Goal of the exercise: Please copy every line with the string "would" from the entries below.

Data section:
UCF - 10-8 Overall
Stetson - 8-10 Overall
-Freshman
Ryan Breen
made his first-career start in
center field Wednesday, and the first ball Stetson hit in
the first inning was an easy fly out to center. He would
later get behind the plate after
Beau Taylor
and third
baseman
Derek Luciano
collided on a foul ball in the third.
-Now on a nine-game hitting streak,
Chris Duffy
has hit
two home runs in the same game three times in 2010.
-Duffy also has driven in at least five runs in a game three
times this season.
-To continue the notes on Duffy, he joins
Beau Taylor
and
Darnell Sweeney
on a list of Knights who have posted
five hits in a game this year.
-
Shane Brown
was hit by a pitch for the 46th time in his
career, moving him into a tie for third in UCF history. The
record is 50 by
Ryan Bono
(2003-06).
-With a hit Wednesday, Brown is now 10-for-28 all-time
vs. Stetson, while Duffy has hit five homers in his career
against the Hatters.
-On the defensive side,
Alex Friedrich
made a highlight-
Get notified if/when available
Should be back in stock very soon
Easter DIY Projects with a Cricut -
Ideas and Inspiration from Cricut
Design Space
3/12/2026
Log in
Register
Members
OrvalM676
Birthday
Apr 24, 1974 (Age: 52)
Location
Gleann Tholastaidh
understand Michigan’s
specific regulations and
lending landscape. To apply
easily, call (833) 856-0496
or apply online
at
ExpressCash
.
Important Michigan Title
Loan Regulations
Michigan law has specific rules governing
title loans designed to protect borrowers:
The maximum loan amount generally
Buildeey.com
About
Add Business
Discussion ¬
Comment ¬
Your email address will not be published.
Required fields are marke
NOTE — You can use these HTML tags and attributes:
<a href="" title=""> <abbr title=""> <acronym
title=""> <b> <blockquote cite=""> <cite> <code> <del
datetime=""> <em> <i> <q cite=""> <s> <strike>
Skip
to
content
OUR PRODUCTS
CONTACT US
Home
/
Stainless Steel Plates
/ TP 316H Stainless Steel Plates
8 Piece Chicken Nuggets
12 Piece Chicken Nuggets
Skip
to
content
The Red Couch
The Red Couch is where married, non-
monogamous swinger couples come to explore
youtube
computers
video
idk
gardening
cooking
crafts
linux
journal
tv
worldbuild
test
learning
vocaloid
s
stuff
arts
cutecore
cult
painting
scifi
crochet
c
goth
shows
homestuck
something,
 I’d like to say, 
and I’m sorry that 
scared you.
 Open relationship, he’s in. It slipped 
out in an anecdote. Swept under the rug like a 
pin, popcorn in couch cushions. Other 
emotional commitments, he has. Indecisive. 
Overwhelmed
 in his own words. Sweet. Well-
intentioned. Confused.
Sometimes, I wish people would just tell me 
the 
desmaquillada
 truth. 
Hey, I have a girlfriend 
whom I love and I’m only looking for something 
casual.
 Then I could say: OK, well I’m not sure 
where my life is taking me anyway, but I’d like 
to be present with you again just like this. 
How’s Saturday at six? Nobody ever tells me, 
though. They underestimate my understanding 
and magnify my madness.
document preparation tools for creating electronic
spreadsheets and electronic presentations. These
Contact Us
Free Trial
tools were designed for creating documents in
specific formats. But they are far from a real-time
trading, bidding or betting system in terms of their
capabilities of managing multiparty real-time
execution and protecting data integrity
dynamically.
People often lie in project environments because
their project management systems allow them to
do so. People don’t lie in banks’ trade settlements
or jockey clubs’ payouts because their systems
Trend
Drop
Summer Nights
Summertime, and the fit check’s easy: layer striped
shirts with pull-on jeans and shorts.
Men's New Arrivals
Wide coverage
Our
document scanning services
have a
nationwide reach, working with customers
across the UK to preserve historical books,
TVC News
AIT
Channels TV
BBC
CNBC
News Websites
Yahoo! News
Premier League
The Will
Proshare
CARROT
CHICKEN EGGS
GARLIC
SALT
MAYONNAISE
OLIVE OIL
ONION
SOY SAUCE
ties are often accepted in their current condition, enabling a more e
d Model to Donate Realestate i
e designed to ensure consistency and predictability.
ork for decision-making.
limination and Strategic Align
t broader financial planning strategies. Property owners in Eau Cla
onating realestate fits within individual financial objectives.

Completed exercise:
the first inning was an easy fly out to center. He would
Sometimes, I wish people would just tell me 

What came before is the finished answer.